**作業指示**
下のgo-loomの解説のうち、「go-loomパッケージには多くのサンプルがある」で始まる段落を、主な事実を残したまま箇条書きにまとめなさい。

概要

go-loomライブラリには、Goアプリ構築に必要な全てのもの、そしてLoom DAppチェーンと対話するためのサービスが含まれている。これらはDAppチェーン上で機能するスマートコントラクトの構築を可能にする。

go-loomのインストール:

go get github.com/loomnetwork/go-loom

このセクションではgo-loomの紹介を行なっていこう。go-loom APIは、Loom DAppチェーンと対話するGoのコードを書くために使用するものだ。Goでのスマートコントラクトのコーディングは、後のセクションで扱っていこう。

go-loomパッケージには多くのサンプルがある。examples/cliにはCLI アプリが含まれており、これはスマートコントラクトexamples/plugins/helloworld と対話するために使用することができる。 まずはCLIアプリの構築及びテスト運用からスタートし、その後構築に使用したgo-loom APIを紹介していこう。

# これは実行可能な ./example-cli を生成する
make example-cli

CLI アプリのサンプル

helloworldスマートコントラクトは、パブリックなSetMsgメソッドを持っており、これはキーとバリューの連想配列を保存するよう呼び出すことができる。

./example-cli call set_msg -k 123 -v 456 --contract [contract_name] -p [priv_key]

このスマートコントラクトは同じくパブリックなGetMsgメソッドを持っており、これはキーとバリューの連想配列を参照するために呼び出すことができる。

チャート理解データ
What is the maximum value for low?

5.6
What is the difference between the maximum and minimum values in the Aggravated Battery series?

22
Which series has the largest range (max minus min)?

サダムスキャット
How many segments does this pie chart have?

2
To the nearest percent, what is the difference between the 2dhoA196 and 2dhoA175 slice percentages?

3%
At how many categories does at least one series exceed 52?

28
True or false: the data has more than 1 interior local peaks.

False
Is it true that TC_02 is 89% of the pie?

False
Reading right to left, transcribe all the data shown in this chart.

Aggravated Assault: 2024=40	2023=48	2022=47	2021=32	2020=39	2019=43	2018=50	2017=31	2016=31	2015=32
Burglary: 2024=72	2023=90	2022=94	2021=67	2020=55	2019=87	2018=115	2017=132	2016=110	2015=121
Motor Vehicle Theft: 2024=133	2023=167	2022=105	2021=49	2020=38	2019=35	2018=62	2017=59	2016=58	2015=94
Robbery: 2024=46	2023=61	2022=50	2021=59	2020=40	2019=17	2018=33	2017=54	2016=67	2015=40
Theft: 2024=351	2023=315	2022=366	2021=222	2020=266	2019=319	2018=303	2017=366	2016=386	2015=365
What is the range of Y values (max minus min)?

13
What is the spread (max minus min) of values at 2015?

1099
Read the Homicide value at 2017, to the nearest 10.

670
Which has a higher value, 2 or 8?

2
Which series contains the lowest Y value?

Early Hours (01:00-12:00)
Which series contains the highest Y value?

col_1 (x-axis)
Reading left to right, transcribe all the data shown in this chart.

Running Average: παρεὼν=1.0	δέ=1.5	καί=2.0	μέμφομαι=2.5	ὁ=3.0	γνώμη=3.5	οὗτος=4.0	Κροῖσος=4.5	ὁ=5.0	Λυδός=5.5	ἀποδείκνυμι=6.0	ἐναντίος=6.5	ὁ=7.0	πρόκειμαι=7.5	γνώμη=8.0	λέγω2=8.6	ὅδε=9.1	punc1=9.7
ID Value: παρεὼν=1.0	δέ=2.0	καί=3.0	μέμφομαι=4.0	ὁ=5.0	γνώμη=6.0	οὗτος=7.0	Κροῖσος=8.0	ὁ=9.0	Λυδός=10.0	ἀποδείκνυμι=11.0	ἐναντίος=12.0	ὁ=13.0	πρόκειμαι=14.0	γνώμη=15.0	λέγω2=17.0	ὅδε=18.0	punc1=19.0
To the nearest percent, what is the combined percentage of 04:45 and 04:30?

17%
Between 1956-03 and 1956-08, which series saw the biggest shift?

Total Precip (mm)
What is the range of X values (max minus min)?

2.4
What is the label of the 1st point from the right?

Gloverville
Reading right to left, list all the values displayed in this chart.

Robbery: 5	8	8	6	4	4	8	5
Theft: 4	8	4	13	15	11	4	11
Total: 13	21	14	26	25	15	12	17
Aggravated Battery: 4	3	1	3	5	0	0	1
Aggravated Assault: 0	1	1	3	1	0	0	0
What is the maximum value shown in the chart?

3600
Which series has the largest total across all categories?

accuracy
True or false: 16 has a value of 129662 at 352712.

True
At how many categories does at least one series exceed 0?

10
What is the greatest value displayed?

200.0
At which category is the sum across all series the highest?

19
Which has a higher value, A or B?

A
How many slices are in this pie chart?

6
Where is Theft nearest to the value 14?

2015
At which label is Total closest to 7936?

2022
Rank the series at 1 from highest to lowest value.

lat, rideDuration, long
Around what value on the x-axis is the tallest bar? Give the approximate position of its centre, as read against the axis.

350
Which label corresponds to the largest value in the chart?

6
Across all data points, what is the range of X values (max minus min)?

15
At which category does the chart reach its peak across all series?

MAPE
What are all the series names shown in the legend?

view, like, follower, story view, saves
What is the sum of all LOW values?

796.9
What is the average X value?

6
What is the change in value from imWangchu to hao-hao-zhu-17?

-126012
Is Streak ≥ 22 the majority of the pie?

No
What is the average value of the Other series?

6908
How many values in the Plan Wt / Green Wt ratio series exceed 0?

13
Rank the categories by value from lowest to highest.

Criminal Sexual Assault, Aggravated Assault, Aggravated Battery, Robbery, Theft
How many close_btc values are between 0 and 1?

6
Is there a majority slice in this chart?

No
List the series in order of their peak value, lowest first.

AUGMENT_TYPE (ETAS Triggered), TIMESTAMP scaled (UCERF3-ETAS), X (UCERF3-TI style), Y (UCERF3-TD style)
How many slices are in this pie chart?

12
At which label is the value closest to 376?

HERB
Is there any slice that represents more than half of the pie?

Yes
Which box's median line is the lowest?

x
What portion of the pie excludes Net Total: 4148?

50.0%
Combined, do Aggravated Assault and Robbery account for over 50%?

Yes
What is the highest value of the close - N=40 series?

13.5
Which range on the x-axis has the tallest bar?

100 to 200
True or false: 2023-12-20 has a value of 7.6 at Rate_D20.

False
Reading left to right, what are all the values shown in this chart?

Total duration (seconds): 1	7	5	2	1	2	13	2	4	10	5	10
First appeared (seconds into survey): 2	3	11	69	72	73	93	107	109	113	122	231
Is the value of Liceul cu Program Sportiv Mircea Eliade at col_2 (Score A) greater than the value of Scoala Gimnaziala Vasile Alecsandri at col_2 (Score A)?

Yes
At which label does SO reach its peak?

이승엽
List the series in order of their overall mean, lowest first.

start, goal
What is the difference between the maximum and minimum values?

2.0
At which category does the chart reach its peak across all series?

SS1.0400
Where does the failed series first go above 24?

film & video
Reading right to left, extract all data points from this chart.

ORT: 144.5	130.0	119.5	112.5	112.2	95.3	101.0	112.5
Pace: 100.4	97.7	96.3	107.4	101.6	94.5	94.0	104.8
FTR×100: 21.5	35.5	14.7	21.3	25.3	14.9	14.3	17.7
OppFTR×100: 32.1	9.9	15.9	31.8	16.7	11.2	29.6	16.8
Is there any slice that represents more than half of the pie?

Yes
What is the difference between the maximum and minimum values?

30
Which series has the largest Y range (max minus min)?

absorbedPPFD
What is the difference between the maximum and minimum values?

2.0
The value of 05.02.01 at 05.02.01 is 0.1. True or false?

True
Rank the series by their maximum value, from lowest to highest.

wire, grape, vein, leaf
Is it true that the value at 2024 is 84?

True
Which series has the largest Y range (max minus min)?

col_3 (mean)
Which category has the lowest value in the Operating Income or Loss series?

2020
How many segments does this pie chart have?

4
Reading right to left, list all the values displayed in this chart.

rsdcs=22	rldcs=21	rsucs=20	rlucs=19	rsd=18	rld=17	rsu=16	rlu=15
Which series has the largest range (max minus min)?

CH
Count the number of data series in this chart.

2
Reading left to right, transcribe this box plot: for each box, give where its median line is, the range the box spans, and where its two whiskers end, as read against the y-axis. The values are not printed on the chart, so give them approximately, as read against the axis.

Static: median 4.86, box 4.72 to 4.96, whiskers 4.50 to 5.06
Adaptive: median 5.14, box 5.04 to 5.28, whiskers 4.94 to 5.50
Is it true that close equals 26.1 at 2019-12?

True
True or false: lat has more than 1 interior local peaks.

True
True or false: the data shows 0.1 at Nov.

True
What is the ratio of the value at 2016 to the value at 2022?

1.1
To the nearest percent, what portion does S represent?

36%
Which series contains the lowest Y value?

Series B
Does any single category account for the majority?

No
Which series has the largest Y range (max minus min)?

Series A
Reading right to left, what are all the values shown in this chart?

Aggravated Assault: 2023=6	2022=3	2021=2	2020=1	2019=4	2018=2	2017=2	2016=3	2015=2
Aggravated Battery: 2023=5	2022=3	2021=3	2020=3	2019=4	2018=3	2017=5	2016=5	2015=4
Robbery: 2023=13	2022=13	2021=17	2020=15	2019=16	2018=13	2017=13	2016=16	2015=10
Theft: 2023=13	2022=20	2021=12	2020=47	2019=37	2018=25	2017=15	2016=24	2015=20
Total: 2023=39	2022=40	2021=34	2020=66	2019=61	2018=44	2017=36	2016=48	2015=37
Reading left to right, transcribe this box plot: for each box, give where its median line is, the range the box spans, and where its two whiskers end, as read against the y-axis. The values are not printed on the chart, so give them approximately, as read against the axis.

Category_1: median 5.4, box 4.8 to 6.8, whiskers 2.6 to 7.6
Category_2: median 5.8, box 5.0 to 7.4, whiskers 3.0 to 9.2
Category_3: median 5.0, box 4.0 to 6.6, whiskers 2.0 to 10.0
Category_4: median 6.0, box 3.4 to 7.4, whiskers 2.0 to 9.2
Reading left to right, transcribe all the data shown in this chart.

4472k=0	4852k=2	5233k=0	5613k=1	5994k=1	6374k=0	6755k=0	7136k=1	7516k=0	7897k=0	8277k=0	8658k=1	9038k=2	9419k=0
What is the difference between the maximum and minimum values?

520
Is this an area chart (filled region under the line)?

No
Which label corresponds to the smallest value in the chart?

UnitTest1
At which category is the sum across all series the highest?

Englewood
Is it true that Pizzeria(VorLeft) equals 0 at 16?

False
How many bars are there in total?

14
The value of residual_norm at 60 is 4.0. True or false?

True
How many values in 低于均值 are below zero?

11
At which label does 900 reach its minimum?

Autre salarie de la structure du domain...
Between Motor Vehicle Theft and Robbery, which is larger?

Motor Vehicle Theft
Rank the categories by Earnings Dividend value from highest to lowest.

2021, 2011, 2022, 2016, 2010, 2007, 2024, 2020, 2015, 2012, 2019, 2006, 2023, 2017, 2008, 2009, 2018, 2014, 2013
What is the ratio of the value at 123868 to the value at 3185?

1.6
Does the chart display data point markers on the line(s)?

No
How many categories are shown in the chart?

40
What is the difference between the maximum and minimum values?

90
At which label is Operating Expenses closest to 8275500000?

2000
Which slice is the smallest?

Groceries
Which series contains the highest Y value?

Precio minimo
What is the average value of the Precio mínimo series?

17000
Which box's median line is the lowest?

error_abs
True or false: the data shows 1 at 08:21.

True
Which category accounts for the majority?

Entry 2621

**解答例**
- go-loomパッケージには多くのサンプルがある。
- examples/cliにはCLIアプリが含まれ、スマートコントラクトexamples/plugins/helloworldとの対話に使用できる。
- まずCLIアプリを構築してテスト運用し、その後、構築に使用したgo-loom APIを紹介する。